Ben Watts: « Storm Damage »

Storm Damage de Ben Watt est une collection de chansons intelligentes, intimes et précises qui traversent les genres avec assurance tout en restant cohérentes. Complétant une trilogie avec Hendra en 2014 et Fever Dream en 2016, le quatrième album solo du co-compositeur Everything But The Girl élargit sa pop axée sur la guitare pour inclure une gamme d’instruments, dont la contrebasse et le piano droit, et des collaborateurs qui incluent Alan Sparhawk de Low sur la pièce maîtresse de l’album Irene.

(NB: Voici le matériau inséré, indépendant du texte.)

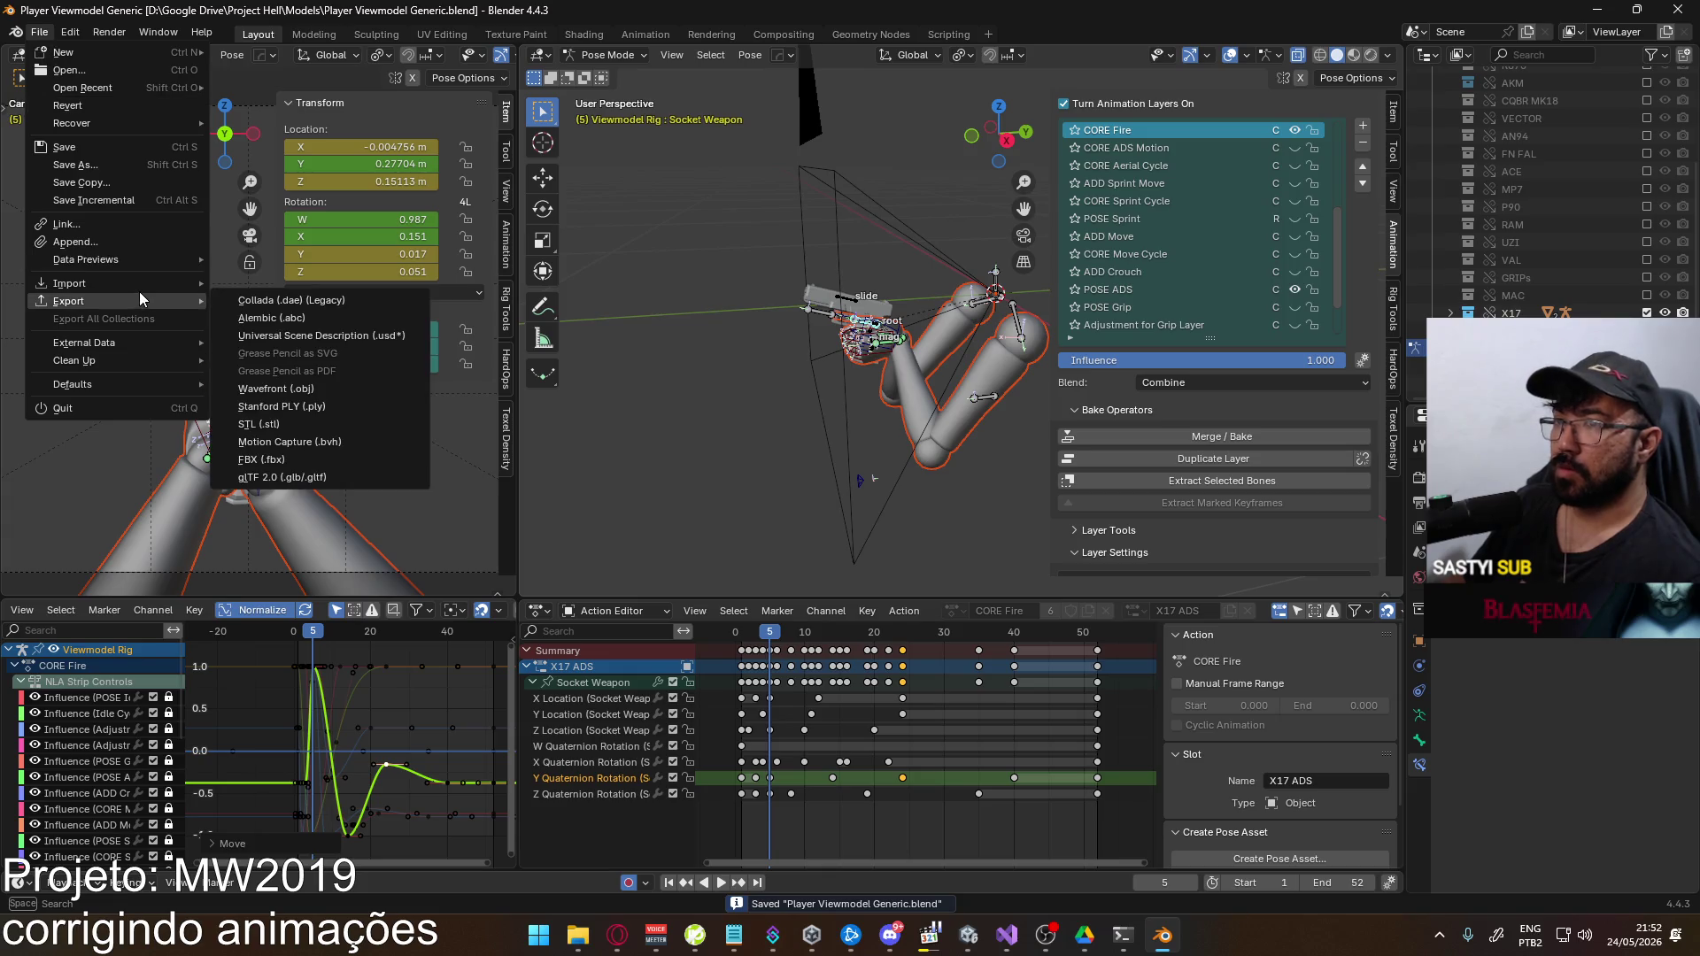
pyautogui.click(339, 455)
pyautogui.doubleClick(752, 317)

Dès les premières notes, la voix souvent trépidante de Watt oscille entre le chant et les morceaux de mots à demi prononcés, se délectant de détails si précis qu’ils font clairement référence à des moments et des lieux d’importance personnelle et n’en sont que plus efficaces. Trop souvent, les chansons pop semblent échanger des généralisations, laissant la place en l’absence de références concrètes à l’auditeur pour s’insérer et trouver un sens individuel à travers ce processus. Les chansons de Watt sont à l’opposé, semblant être si autobiographiques qu’elles nous invitent à imaginer des moments comparables dans notre propre vie, tout en nous laissant de la place pour à la fois imaginer ce qu’il nous dit et trouver nos propres histoires en conséquence.

Watt a toujours chanté sur ce qui ressemble à des vies ordinaires et sur leurs divers travaux et, depuis North Marine Drive en 1983, les histoires de ses chansons sont devenues plus personnelles, plus spécifiques et, par conséquent, plus émouvantes. Le premier « single », « Summer Ghost » » en est la preuve exacte. Inspirée de la tradition japonaise selon laquelle les fantômes apparaissent en été, la chanson explore les façons dont les expériences passées continuent de résonner bien après que l’on pense être passé à autre chose. Le va-et-vient rapide des paroles, ainsi que la manière facile de raconter de Watt, se déplace rapidement sur des sites familiers de désespoir familial, comme quand on nous dit que « My folks were just people with their own shit/ And God knows there was enough of it. » (mes parents étaient juste des gens avec leur propre merde/ Et Dieu sait qu’il y en avait assez). Dans le dernier couplet, il revisite la ville de Hull, où il a rencontré Tracey Thorn de l’EBTG pour la première fois. Il note que la ville a changé dans l’intervalle, mais qu’elle est toujours émue, comme il l’a écrit sur Facebook, par «  the clear scars of economic austerity and my own memories of the place » par (les cicatrices évidentes de l’austérité économique et par mes propres souvenirs de l’endroit).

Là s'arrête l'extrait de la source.